To what then did the despotic rule over the church eventually lead? Czarism collapsed, and also the church. Even during the mildest period of the Bolshevik revolution the church was helpless because she had been too long under the control of the commissaries of the state such as Protassof, Tschebischew, Tolstoi, Pobedonostzeff, and others. When the almighty state, which had held her, was swept away, the days of the church also were numbered. The Orthodox church offered no such resistance as did the Church of Rome in other countries under similar trying circumstances.
This insight into the history of Russia was the decisive factor in my conversion and received a new impulse in the discovery that many of my ancestors favored a revival of Catholicism in that county.
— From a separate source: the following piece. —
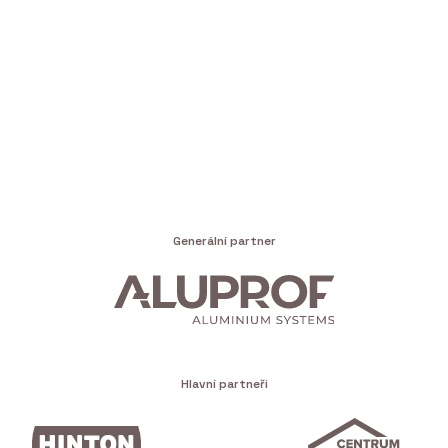
Generální partner
Hlavní partneři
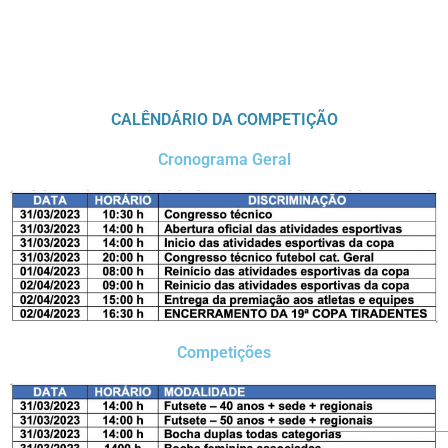
CALÊNDÁRIO DA COMPETIÇÃO
Cronograma Geral
Competições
Some of the members of the house of Galitzin joined the Catholic Church because they realized the cause of the Greek schism and the truth of Catholicism, as did I myself. It was only the absolutism of the state that perpetuated the schism in Russia.
Did not Wassilij the Dark exile the metropolitan Isidor for signing the document of reunion in Florence because Wassilij feared a curtailment of his power? Did not Peter the Great discard the advice of George I of England because the thought of a diminution of his power seemed unbearable to him? Does not the hatred of the Czarina Anna Joannovna against the Catholic Church prove that a reunion was possible? Moreover, the commissaries of state also, for obvious reasons, did not favor a union of churches.
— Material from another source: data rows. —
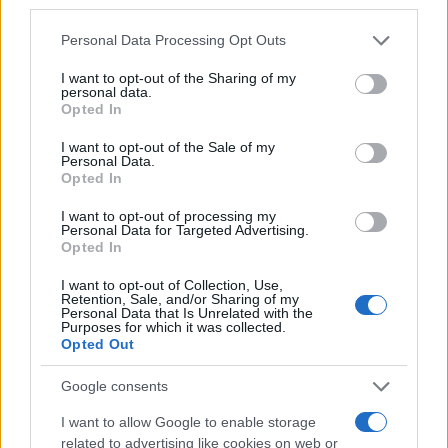
third parties.
Please note that this website/app uses one or more Google
Personal Data Processing Opt Outs
services and may gather and store information including but
not limited to your visit or usage behaviour. You may click to
I want to opt-out of the Sharing of my
personal data.
grant or deny consent to Google and its third-party tags to
Opted In
use your data for below specified purposes in below Google
consent section.
I want to opt-out of the Sale of my
Personal Data.
Opted In
13:04
07.05.23
Σε πελάγη ευτυχίας ο βασιλιάς Κάρολος με την
βασίλισσα Καμίλα - Οι αναρτήσεις του
I want to opt-out of processing my
Personal Data for Targeted Advertising.
παλατιού για την ιστορική ημέρα της στέψης
Opted In
I want to opt-out of Collection, Use,
Retention, Sale, and/or Sharing of my
Personal Data that Is Unrelated with the
Purposes for which it was collected.
Opted Out
Google consents
I want to allow Google to enable storage
related to advertising like cookies on web or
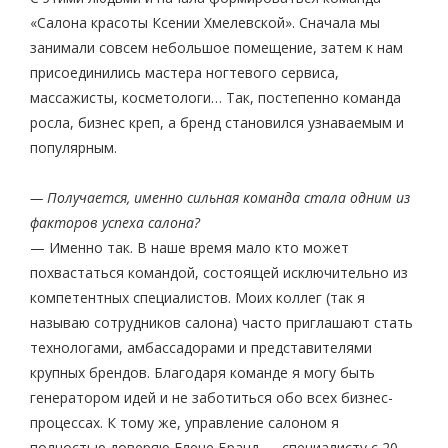
«Салона красоты Ксении Хмелевской». Сначала мы
занимали совсем небольшое помещение, затем к нам
присоединились мастера ногтевого сервиса,
массажисты, косметологи… Так, постепенно команда
росла, бизнес креп, а бренд становился узнаваемым и
популярным.
— Получается, именно сильная команда стала одним из
факторов успеха салона?
— Именно так. В наше время мало кто может
похвастаться командой, состоящей исключительно из
компетентных специалистов. Моих коллег (так я
называю сотрудников салона) часто приглашают стать
технологами, амбассадорами и представителями
крупных брендов. Благодаря команде я могу быть
генератором идей и не заботиться обо всех бизнес-
процессах. К тому же, управление салоном я
полностью доверяю Елене Бранд — специалисту с 20-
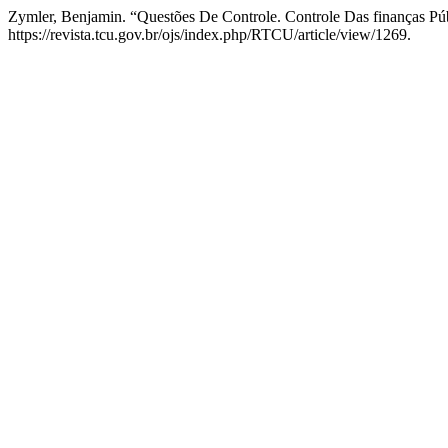
Zymler, Benjamin. “Questões De Controle. Controle Das finanças Púb
https://revista.tcu.gov.br/ojs/index.php/RTCU/article/view/1269.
God, however, ordained otherwise. Those who feared to lose a part of their power lost everything. State absolutism dug its own grave. The Russian people avoided the Catholic Church not only because of ignorance and indifference, but also because of fear of persecution in the event of conversion.
After contemplating these facts and realizing that many of my ancestors and relatives served the Catholic Church faithfully, I likewise became desirous of becoming a Catholic.